Is $\varphi\in\mathcal{S}(\mathbb{R})'$, we define $\varphi'$ by $\varphi'(f):=-\varphi(f'), f\in\mathcal{S}(\mathbb{R})$.
For every $\varphi\in\mathcal{S}(\mathbb{R})'$ is $\varphi'$ a tempered distribution and the function $D:\mathcal{S}(\mathbb{R})'\to\mathcal{S}(\mathbb{R})', D\varphi=\varphi'$ is continuous regarding the weak-$\ast$-topology.
$\mathcal{S}(\mathbb{R})$ is the schwartz space, and $\mathcal{S}(\mathbb{R})'$ the set of continuous, linear functionals on $\mathcal{S}(\mathbb{R})$.
I have to show, that $\varphi'$ is a tempered distribution. Hence $\varphi'\in\mathcal{S}(\mathbb{R})'$.
We choose an arbitrary $\varphi\in\mathcal{S}(\mathbb{R})'$ and $f,g\in\mathcal{S}(\mathbb{R}), \lambda\in\mathbb{K}$.
I show, that $\varphi'$ is linear.
$\varphi'(f+\lambda g)=-\varphi((f+\lambda g)')=-\varphi(f'+\lambda g')\stackrel{\varphi~~ linear}{=}-\varphi(f')-\lambda\varphi(g')=\varphi'(f)+\lambda\varphi'(g)$
Question: How can I show, that $\varphi'$ is continuous?
Since $\varphi'(f)=-\varphi(f')$ and $-\varphi$ is continuous, there is nothing to show.
Now I also need to show, that $D:\mathcal{S}(\mathbb{R})'\to\mathcal{S}(\mathbb{R})', D\varphi=\varphi'$ is continuous regarding the weak-$\ast$-topology.

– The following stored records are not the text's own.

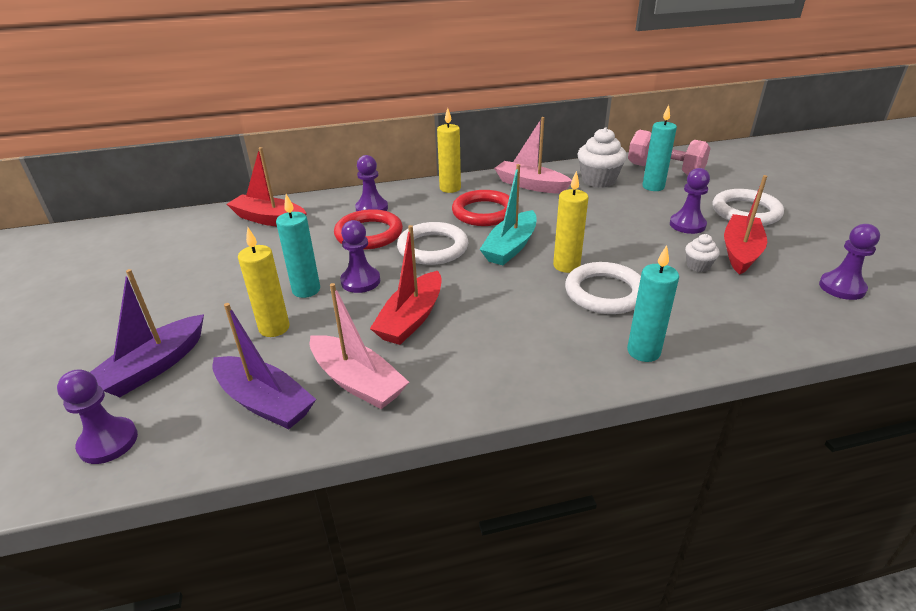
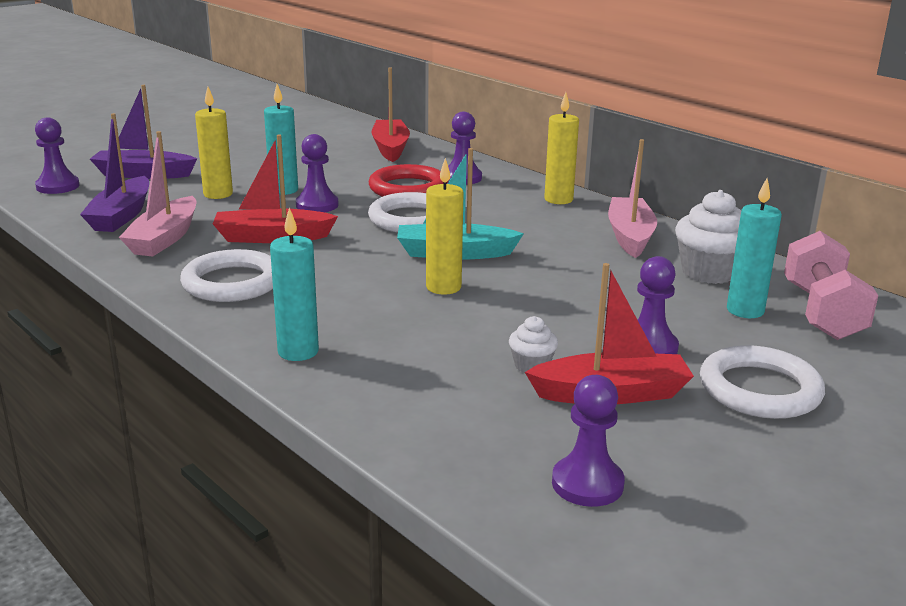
camera: 60 degrees right, 10 degrees down
(484, 212) = (521, 226): red ring -> none
(605, 293) = (403, 316): white ring -> white ring (232, 283)

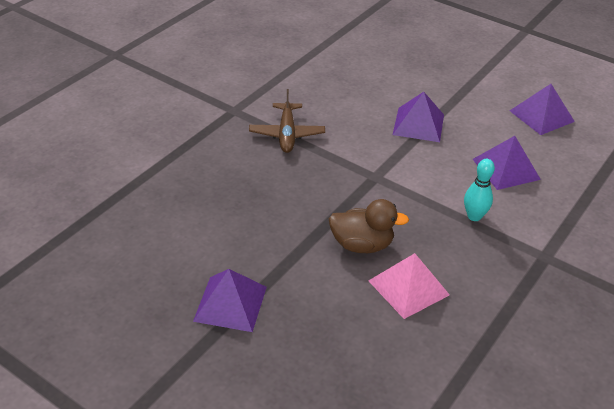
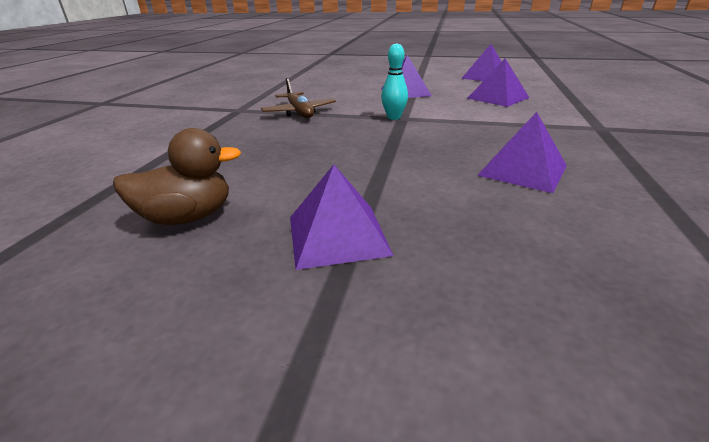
camera: 20 degrees left, 10 degrees down
(362, 245) = (439, 154): brown duck -> brown duck (187, 217)
(408, 287) = (522, 170): pink pyramid -> purple pyramid
(474, 216) = (511, 120): turquoise bowling pin -> turquoise bowling pin (393, 117)

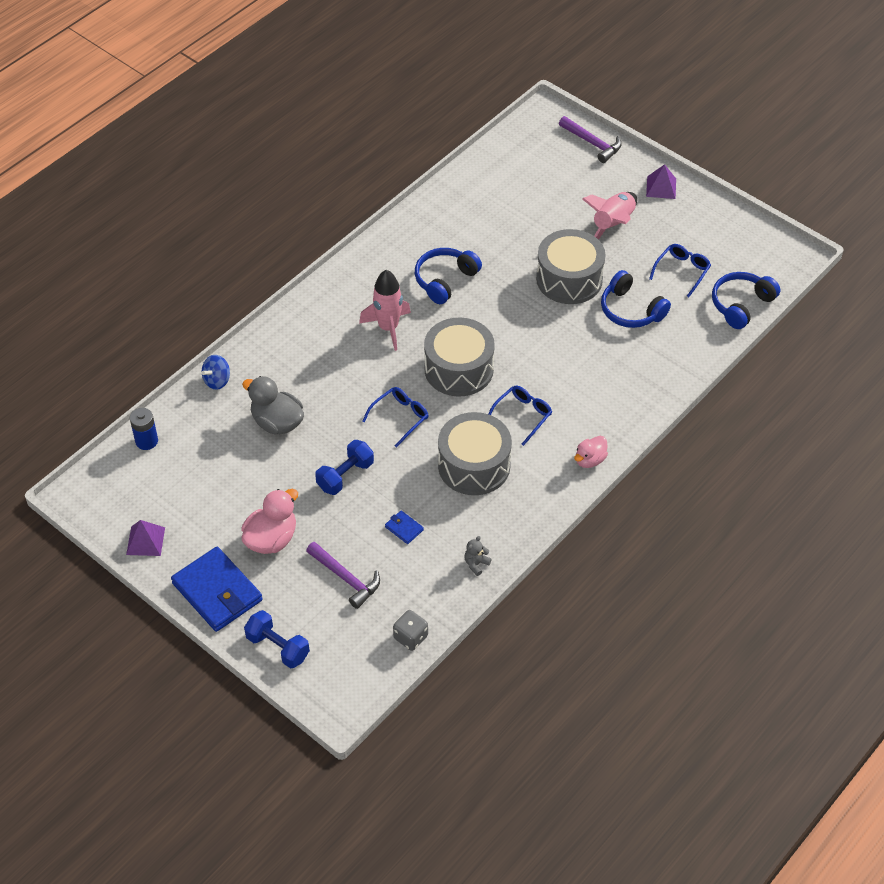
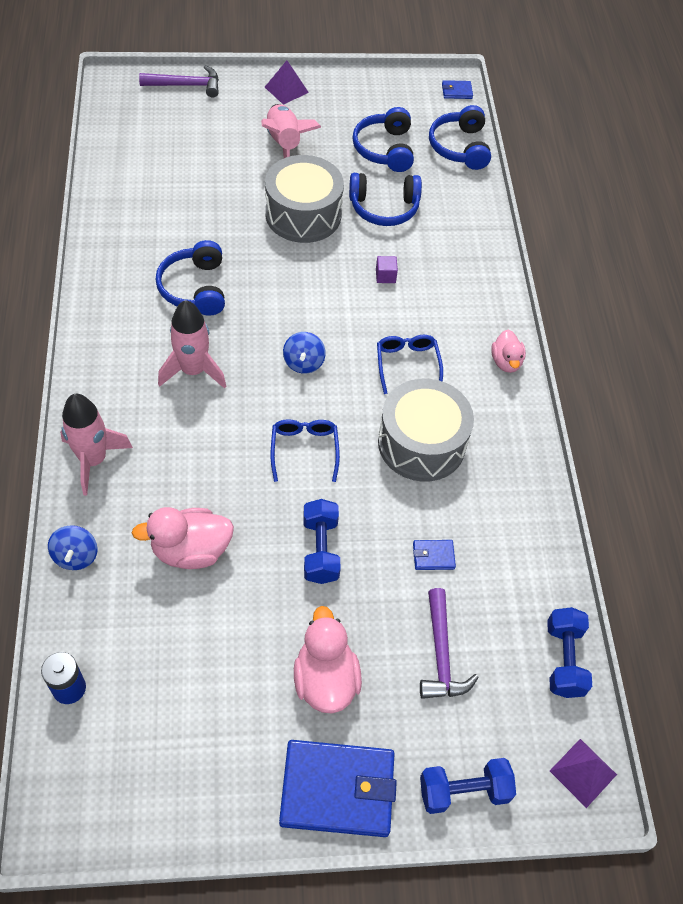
camera: 50 degrees left, 5 degrees up
(145, 541) = (196, 805): purple pyramid -> purple pyramid (583, 772)
(277, 422) = (191, 550): grey duck -> pink duck
(279, 338) = (93, 460): none -> pink rocket
(346, 578) = (441, 654): purple hammer -> purple hammer turned 90 degrees clockwise
(410, 637) = (564, 659): grey dice -> blue dumbbell
(459, 369) = (303, 363): grey drum -> blue spinning top
(476, 564) = (532, 535): grey teddy bear -> none
(576, 354) = (385, 276): none -> purple cube
(682, 272) = (384, 149): blue glasses -> blue headphones
(792, 264) = (456, 91): none -> blue wallet

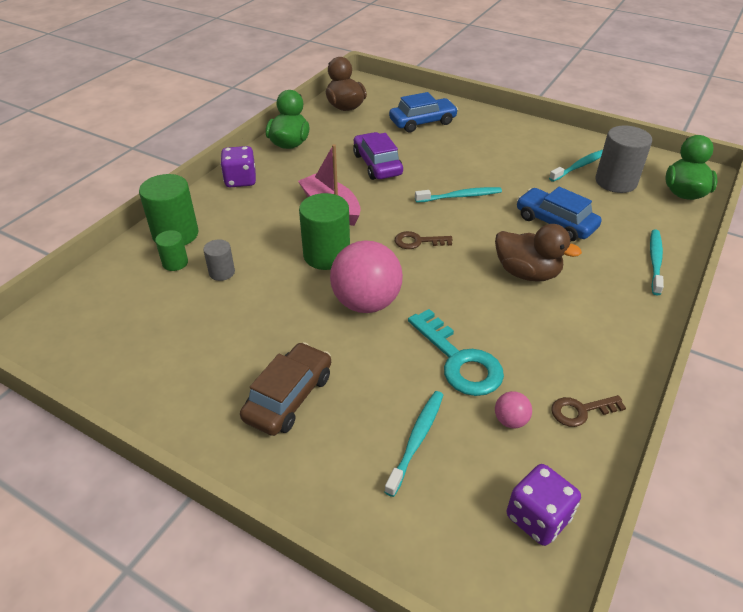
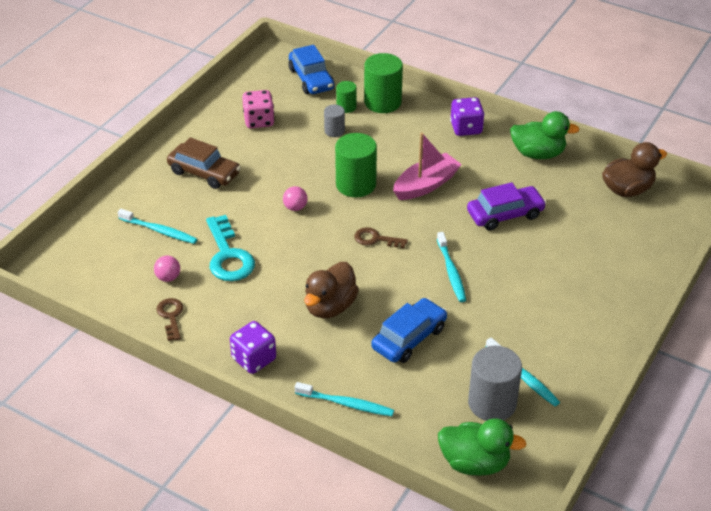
camera: 90 degrees right, 0 degrees up
(181, 343) = (259, 121): none -> pink dice
(366, 303) = (295, 207): pink ball -> pink ball, size x0.43
(418, 241) = (376, 239): brown key -> brown key turned 75 degrees counterclockwise
(422, 122) = (603, 251): blue car -> blue car (311, 79)
(459, 360) = (228, 256): turquoise key -> turquoise key turned 75 degrees counterclockwise
(538, 517) = (91, 282): purple dice -> purple dice (254, 359)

What do I have to show, that it is continuous regarding the weak-$\ast$-topology? Let $(\varphi_\lambda)_\lambda$ be a net in $\mathcal{S}(\mathbb{R})'$, $\varphi\in\mathcal{S}(\mathbb{R})'$. I have to show, that for every
$(\varphi_\lambda)_\lambda\to\varphi$ we have $D((\varphi_\lambda)_\lambda)\to D(\varphi)$ and convergence in the weak-$\ast$-topology is pointwise convergence.
Is that correct? I appreciate every kind of feedback.
Thanks in advance.
For $(f_{n})$ in the Schwartz class and $f_{n}\rightarrow f$ in Schwartz, then so is $f_{n}'\rightarrow f'$ in Schwartz, so $\left<f_{n}',\varphi\right>\rightarrow\left<f',\varphi\right>$ as $\varphi$ is continuous, multiply with negative sign we get $\left<f_{n},\varphi'\right>\rightarrow\left<f,\varphi'\right>$.
For $(\varphi_{n})$ in the dual of Schwartz, and $f$ a Schwartz function, then $\left<f,\varphi_{n}'\right>=-\left<f',\varphi_{n}\right>\rightarrow-\left<f',\varphi\right>=\left<f,\varphi'\right>$.